The most effective task for a central bank is to fight against inflation. And for the first time in a very long time, we have faced inflationary shocks.
Unfortunately, public statements by the current Reserve Bank Governor, Philip Lowe, in trying to boost confidence during COVID by saying that interest rates weren’t going to rise for a few years, caused all sorts of heartaches to individuals, and for that matter, to Lowe’s credibility.
His statements this week also didn’t help. By announcing another (expected) rate hike, he set about changing expectations about the next direction of interest rates. That is to say, they had a long way to go up before coming down.
Given the immense pressure already exerted on households by the rate hikes to date and Lowe’s admission that the effects of the rate hikes to date are yet to be felt, it may not be – be no surprise that we started to see the torches and pitchforks go out for the governor among our politicians this week.

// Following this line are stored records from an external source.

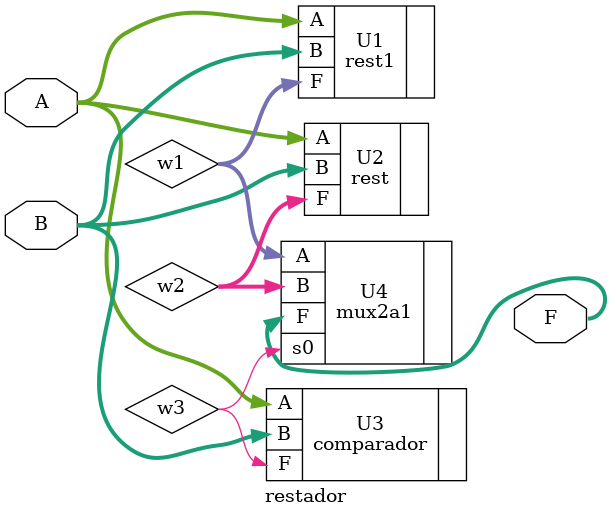
<source format=v>
module restador(
    input [2:0] A, B,
	output [2:0] F 
);
// DECLARACIÓN DE VARIABLES
wire [2:0] w1, w2;
wire w3;

// ==========================
// DESCRIPCIÓN DEL CIRCUITO
rest1 U1(
	.A(A), 
	.B(B),	
	.F(w1)     // variables tipo wire
);

rest U2(
	.A(A), 
	.B(B),	
	.F(w2)     // variables tipo wire
);

comparador U3(
	.A(A), 
	.B(B),	
	.F(w3)     // variables tipo wire
);

mux2a1 U4(
	.A(w1), 
	.B(w2),
	.s0(w3),
	.F(F)     // variables tipo wire
);
endmodule 
</source>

Australia’s inflation story has turned a chapter
He will face their wrath when he appears at a Senate Economics Committee meeting on Thursday.
Central to the questions should be why he felt he had to apply a sledgehammer to expectations as the RBA’s own monetary policy statement on Friday repeatedly noted that inflation appears to be peaking globally and that inflationary expectations and wages do not rise. spectacularly.
The greatest inflationary pressures now come from a severe affordable housing crisis – something the bank does not have the direct ability to address – and international forces. Same.
However, in much of the commentary on the RBA’s latest measures, other crucial predictions are overlooked: that unemployment will drop from 3.5% to 4.5% by mid-2025 and that the economy slows down.
These indicators, at the very least, suggest that it is time to change the “established” anti-inflationary tone.
Laura Tingle is the main political correspondent for 7.30.